In full and without changes, output the data.

[[ Study material, beginning ]]

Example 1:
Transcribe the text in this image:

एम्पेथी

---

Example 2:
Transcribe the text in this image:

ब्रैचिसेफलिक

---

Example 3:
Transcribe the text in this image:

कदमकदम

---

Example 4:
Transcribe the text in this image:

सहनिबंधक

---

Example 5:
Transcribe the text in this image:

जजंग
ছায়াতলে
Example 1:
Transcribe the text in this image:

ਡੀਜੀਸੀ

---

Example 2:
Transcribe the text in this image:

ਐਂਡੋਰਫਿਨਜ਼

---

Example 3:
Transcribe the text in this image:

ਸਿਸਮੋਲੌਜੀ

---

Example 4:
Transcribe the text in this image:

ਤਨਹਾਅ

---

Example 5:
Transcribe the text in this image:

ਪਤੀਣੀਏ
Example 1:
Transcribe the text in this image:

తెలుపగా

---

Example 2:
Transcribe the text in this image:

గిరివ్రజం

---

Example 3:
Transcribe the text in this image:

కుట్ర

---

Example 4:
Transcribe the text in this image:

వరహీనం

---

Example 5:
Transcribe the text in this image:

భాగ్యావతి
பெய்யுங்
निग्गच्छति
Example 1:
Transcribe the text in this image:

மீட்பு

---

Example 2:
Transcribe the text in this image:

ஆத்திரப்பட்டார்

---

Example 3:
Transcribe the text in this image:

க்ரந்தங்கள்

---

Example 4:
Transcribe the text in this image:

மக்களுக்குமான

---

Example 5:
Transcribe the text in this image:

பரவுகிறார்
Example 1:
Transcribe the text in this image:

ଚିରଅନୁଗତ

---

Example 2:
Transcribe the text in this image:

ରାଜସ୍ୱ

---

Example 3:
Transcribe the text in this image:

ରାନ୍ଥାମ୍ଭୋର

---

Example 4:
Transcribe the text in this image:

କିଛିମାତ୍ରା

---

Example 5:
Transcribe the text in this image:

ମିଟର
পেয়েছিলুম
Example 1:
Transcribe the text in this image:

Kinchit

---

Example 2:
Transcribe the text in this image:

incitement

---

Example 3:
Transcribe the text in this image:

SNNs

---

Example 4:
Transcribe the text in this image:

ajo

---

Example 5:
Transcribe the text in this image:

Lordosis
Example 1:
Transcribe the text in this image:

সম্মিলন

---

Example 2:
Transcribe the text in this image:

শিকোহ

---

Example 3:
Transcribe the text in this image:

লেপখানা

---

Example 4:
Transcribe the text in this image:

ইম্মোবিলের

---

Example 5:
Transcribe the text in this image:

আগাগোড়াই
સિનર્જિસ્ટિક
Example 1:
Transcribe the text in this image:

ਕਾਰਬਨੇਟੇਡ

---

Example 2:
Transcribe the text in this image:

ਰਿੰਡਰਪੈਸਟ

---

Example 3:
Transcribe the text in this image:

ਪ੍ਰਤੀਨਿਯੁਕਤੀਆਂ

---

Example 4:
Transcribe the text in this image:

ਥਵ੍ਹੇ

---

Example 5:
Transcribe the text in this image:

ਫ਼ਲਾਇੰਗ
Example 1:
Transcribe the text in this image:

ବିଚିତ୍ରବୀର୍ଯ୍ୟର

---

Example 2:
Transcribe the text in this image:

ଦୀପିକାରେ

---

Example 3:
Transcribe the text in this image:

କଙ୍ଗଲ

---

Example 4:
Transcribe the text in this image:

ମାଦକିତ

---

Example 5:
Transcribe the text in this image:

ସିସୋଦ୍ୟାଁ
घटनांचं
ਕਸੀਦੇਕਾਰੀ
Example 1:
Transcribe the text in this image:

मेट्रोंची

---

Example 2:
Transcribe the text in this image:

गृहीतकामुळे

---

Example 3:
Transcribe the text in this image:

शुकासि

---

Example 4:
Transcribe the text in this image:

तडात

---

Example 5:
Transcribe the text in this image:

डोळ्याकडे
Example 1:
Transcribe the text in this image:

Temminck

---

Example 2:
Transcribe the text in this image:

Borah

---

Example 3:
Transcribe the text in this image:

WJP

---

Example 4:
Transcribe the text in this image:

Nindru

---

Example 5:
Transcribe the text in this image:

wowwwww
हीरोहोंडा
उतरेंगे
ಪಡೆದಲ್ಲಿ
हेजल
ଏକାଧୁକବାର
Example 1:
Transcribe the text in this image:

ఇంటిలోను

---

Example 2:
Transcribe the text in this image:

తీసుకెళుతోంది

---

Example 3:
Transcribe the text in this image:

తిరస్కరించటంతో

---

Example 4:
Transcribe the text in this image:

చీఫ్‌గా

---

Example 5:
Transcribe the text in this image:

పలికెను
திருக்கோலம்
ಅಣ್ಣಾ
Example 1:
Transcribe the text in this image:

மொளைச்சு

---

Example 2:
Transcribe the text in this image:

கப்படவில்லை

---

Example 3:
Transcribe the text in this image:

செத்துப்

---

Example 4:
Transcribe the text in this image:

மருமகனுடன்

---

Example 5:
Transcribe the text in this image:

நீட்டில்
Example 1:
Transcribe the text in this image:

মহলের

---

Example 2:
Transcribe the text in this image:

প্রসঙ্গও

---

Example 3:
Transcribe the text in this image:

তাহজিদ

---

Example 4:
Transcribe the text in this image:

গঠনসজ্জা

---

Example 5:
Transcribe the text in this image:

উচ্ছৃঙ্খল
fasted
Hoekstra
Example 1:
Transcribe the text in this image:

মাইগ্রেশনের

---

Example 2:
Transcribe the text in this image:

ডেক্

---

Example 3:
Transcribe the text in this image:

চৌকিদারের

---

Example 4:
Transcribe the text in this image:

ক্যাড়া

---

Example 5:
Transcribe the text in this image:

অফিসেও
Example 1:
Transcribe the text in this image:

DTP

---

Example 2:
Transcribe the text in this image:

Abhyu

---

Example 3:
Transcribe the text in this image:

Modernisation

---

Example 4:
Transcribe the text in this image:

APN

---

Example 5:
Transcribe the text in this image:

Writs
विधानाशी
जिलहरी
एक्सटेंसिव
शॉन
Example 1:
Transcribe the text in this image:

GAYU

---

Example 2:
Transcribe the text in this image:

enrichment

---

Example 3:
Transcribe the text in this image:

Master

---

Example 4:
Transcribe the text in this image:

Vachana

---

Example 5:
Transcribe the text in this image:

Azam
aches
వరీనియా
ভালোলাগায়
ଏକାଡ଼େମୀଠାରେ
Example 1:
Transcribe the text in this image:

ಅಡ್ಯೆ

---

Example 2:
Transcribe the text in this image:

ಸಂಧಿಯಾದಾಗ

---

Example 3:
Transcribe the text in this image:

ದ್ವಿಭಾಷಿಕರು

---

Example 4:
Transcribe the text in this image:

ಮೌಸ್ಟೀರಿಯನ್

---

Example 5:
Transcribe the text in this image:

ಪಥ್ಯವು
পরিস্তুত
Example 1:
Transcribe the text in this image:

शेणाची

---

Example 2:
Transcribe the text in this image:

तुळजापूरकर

[[ Study material, end ]]

Task response:
Example 1:
Transcribe the text in this image:

एम्पेथी

---

Example 2:
Transcribe the text in this image:

ब्रैचिसेफलिक

---

Example 3:
Transcribe the text in this image:

कदमकदम

---

Example 4:
Transcribe the text in this image:

सहनिबंधक

---

Example 5:
Transcribe the text in this image:

जजंग
ছায়াতলে
Example 1:
Transcribe the text in this image:

ਡੀਜੀਸੀ

---

Example 2:
Transcribe the text in this image:

ਐਂਡੋਰਫਿਨਜ਼

---

Example 3:
Transcribe the text in this image:

ਸਿਸਮੋਲੌਜੀ

---

Example 4:
Transcribe the text in this image:

ਤਨਹਾਅ

---

Example 5:
Transcribe the text in this image:

ਪਤੀਣੀਏ
Example 1:
Transcribe the text in this image:

తెలుపగా

---

Example 2:
Transcribe the text in this image:

గిరివ్రజం

---

Example 3:
Transcribe the text in this image:

కుట్ర

---

Example 4:
Transcribe the text in this image:

వరహీనం

---

Example 5:
Transcribe the text in this image:

భాగ్యావతి
பெய்யுங்
निग्गच्छति
Example 1:
Transcribe the text in this image:

மீட்பு

---

Example 2:
Transcribe the text in this image:

ஆத்திரப்பட்டார்

---

Example 3:
Transcribe the text in this image:

க்ரந்தங்கள்

---

Example 4:
Transcribe the text in this image:

மக்களுக்குமான

---

Example 5:
Transcribe the text in this image:

பரவுகிறார்
Example 1:
Transcribe the text in this image:

ଚିରଅନୁଗତ

---

Example 2:
Transcribe the text in this image:

ରାଜସ୍ୱ

---

Example 3:
Transcribe the text in this image:

ରାନ୍ଥାମ୍ଭୋର

---

Example 4:
Transcribe the text in this image:

କିଛିମାତ୍ରା

---

Example 5:
Transcribe the text in this image:

ମିଟର
পেয়েছিলুম
Example 1:
Transcribe the text in this image:

Kinchit

---

Example 2:
Transcribe the text in this image:

incitement

---

Example 3:
Transcribe the text in this image:

SNNs

---

Example 4:
Transcribe the text in this image:

ajo

---

Example 5:
Transcribe the text in this image:

Lordosis
Example 1:
Transcribe the text in this image:

সম্মিলন

---

Example 2:
Transcribe the text in this image:

শিকোহ

---

Example 3:
Transcribe the text in this image:

লেপখানা

---

Example 4:
Transcribe the text in this image:

ইম্মোবিলের

---

Example 5:
Transcribe the text in this image:

আগাগোড়াই
સિનર્જિસ્ટિક
Example 1:
Transcribe the text in this image:

ਕਾਰਬਨੇਟੇਡ

---

Example 2:
Transcribe the text in this image:

ਰਿੰਡਰਪੈਸਟ

---

Example 3:
Transcribe the text in this image:

ਪ੍ਰਤੀਨਿਯੁਕਤੀਆਂ

---

Example 4:
Transcribe the text in this image:

ਥਵ੍ਹੇ

---

Example 5:
Transcribe the text in this image:

ਫ਼ਲਾਇੰਗ
Example 1:
Transcribe the text in this image:

ବିଚିତ୍ରବୀର୍ଯ୍ୟର

---

Example 2:
Transcribe the text in this image:

ଦୀପିକାରେ

---

Example 3:
Transcribe the text in this image:

କଙ୍ଗଲ

---

Example 4:
Transcribe the text in this image:

ମାଦକିତ

---

Example 5:
Transcribe the text in this image:

ସିସୋଦ୍ୟାଁ
घटनांचं
ਕਸੀਦੇਕਾਰੀ
Example 1:
Transcribe the text in this image:

मेट्रोंची

---

Example 2:
Transcribe the text in this image:

गृहीतकामुळे

---

Example 3:
Transcribe the text in this image:

शुकासि

---

Example 4:
Transcribe the text in this image:

तडात

---

Example 5:
Transcribe the text in this image:

डोळ्याकडे
Example 1:
Transcribe the text in this image:

Temminck

---

Example 2:
Transcribe the text in this image:

Borah

---

Example 3:
Transcribe the text in this image:

WJP

---

Example 4:
Transcribe the text in this image:

Nindru

---

Example 5:
Transcribe the text in this image:

wowwwww
हीरोहोंडा
उतरेंगे
ಪಡೆದಲ್ಲಿ
हेजल
ଏକାଧୁକବାର
Example 1:
Transcribe the text in this image:

ఇంటిలోను

---

Example 2:
Transcribe the text in this image:

తీసుకెళుతోంది

---

Example 3:
Transcribe the text in this image:

తిరస్కరించటంతో

---

Example 4:
Transcribe the text in this image:

చీఫ్‌గా

---

Example 5:
Transcribe the text in this image:

పలికెను
திருக்கோலம்
ಅಣ್ಣಾ
Example 1:
Transcribe the text in this image:

மொளைச்சு

---

Example 2:
Transcribe the text in this image:

கப்படவில்லை

---

Example 3:
Transcribe the text in this image:

செத்துப்

---

Example 4:
Transcribe the text in this image:

மருமகனுடன்

---

Example 5:
Transcribe the text in this image:

நீட்டில்
Example 1:
Transcribe the text in this image:

মহলের

---

Example 2:
Transcribe the text in this image:

প্রসঙ্গও

---

Example 3:
Transcribe the text in this image:

তাহজিদ

---

Example 4:
Transcribe the text in this image:

গঠনসজ্জা

---

Example 5:
Transcribe the text in this image:

উচ্ছৃঙ্খল
fasted
Hoekstra
Example 1:
Transcribe the text in this image:

মাইগ্রেশনের

---

Example 2:
Transcribe the text in this image:

ডেক্

---

Example 3:
Transcribe the text in this image:

চৌকিদারের

---

Example 4:
Transcribe the text in this image:

ক্যাড়া

---

Example 5:
Transcribe the text in this image:

অফিসেও
Example 1:
Transcribe the text in this image:

DTP

---

Example 2:
Transcribe the text in this image:

Abhyu

---

Example 3:
Transcribe the text in this image:

Modernisation

---

Example 4:
Transcribe the text in this image:

APN

---

Example 5:
Transcribe the text in this image:

Writs
विधानाशी
जिलहरी
एक्सटेंसिव
शॉन
Example 1:
Transcribe the text in this image:

GAYU

---

Example 2:
Transcribe the text in this image:

enrichment

---

Example 3:
Transcribe the text in this image:

Master

---

Example 4:
Transcribe the text in this image:

Vachana

---

Example 5:
Transcribe the text in this image:

Azam
aches
వరీనియా
ভালোলাগায়
ଏକାଡ଼େମୀଠାରେ
Example 1:
Transcribe the text in this image:

ಅಡ್ಯೆ

---

Example 2:
Transcribe the text in this image:

ಸಂಧಿಯಾದಾಗ

---

Example 3:
Transcribe the text in this image:

ದ್ವಿಭಾಷಿಕರು

---

Example 4:
Transcribe the text in this image:

ಮೌಸ್ಟೀರಿಯನ್

---

Example 5:
Transcribe the text in this image:

ಪಥ್ಯವು
পরিস্তুত
Example 1:
Transcribe the text in this image:

शेणाची

---

Example 2:
Transcribe the text in this image:

तुळजापूरकर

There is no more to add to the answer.